Places where management and event promoters push back against consent, and condone racism, and happily continue the barrage of disembodied muscled torsos, are the McDonald’s of gay culture, just like McDonald’s is the McDonald’s of restaurants. They and theirs get angry when we don’t play along with their hegemony, particularly when you point out the obvious, which is that there are lots of other great places to be if you get away from the highway.

Like the societal costs of fast food, the cultural hegemony’s external costs are manifold. People believe that they don’t deserve autonomy over their own bodies when they go out to dance. People believe their worth is on a 1 to 10 scale. That they are less valuable because of their skin color. And worst of all: That this is all there is, and that this is gay culture, even when it’s really just a dismal pitstop.

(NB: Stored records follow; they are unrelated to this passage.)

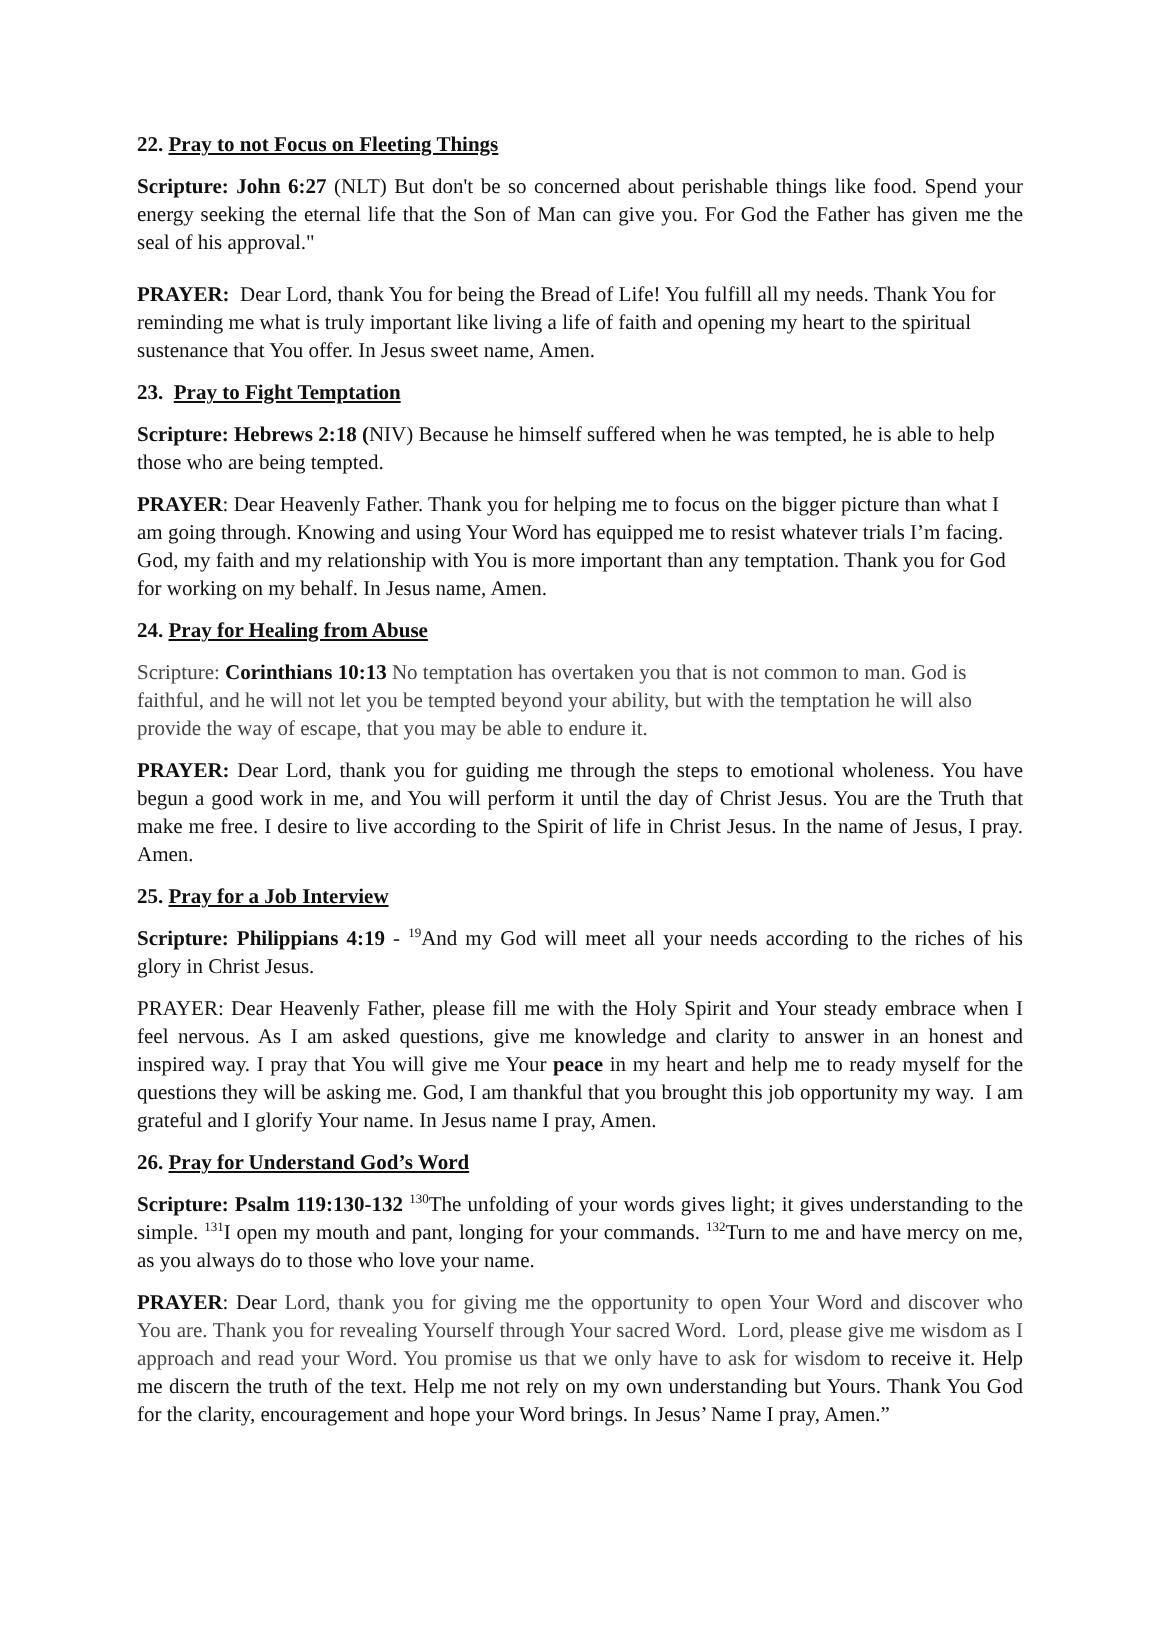22. Pray to not Focus on Fleeting Things
Scripture: John 6:27 (NLT) But don't be so concerned about perishable things like food. Spend your energy seeking the eternal life that the Son of Man can give you. For God the Father has given me the seal of his approval."
PRAYER: Dear Lord, thank You for being the Bread of Life! You fulfill all my needs. Thank You for reminding me what is truly important like living a life of faith and opening my heart to the spiritual sustenance that You offer. In Jesus sweet name, Amen.
23. Pray to Fight Temptation
Scripture: Hebrews 2:18 (NIV) Because he himself suffered when he was tempted, he is able to help those who are being tempted.
PRAYER: Dear Heavenly Father. Thank you for helping me to focus on the bigger picture than what I am going through. Knowing and using Your Word has equipped me to resist whatever trials I’m facing. God, my faith and my relationship with You is more important than any temptation. Thank you for God for working on my behalf. In Jesus name, Amen.
24. Pray for Healing from Abuse
Scripture: Corinthians 10:13 No temptation has overtaken you that is not common to man. God is faithful, and he will not let you be tempted beyond your ability, but with the temptation he will also provide the way of escape, that you may be able to endure it.
PRAYER: Dear Lord, thank you for guiding me through the steps to emotional wholeness. You have begun a good work in me, and You will perform it until the day of Christ Jesus. You are the Truth that make me free. I desire to live according to the Spirit of life in Christ Jesus. In the name of Jesus, I pray. Amen.
25. Pray for a Job Interview
Scripture: Philippians 4:19 - <sup>19</sup>And my God will meet all your needs according to the riches of his glory in Christ Jesus.
PRAYER: Dear Heavenly Father, please fill me with the Holy Spirit and Your steady embrace when I feel nervous. As I am asked questions, give me knowledge and clarity to answer in an honest and inspired way. I pray that You will give me Your peace in my heart and help me to ready myself for the questions they will be asking me. God, I am thankful that you brought this job opportunity my way. I am grateful and I glorify Your name. In Jesus name I pray, Amen.
26. Pray for Understand God’s Word
Scripture: Psalm 119:130-132 <sup>130</sup>The unfolding of your words gives light; it gives understanding to the simple. <sup>131</sup>I open my mouth and pant, longing for your commands. <sup>132</sup>Turn to me and have mercy on me, as you always do to those who love your name.
PRAYER: Dear Lord, thank you for giving me the opportunity to open Your Word and discover who You are. Thank you for revealing Yourself through Your sacred Word. Lord, please give me wisdom as I approach and read your Word. You promise us that we only have to ask for wisdom to receive it. Help me discern the truth of the text. Help me not rely on my own understanding but Yours. Thank You God for the clarity, encouragement and hope your Word brings. In Jesus’ Name I pray, Amen.”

Supporting events and spaces that are body positive, that are socially positive, that are consent oriented, that reject HIV stigma, and that are anti-racism, requires more work. It requires voting with your feet, and your eyes, and your money. But the hardest thing it requires is confidence--that you’re going to a place you haven’t been before, where there aren’t signs, and lines, and a glossy map. All of those directions are paid for by the self-hatred that perpetuates the adjacent plastic surgery ads and the alcohol that blinds it all out. Getting away from a pit stop only requires a few more miles down the road, but moving past over-marketed “gay culture” requires breaking through the curved reflective glass that warps your identity and self-worth.

But if you’re looking for where the real party is at, it’s where the rest of the 43,500 people are. Also the music is better.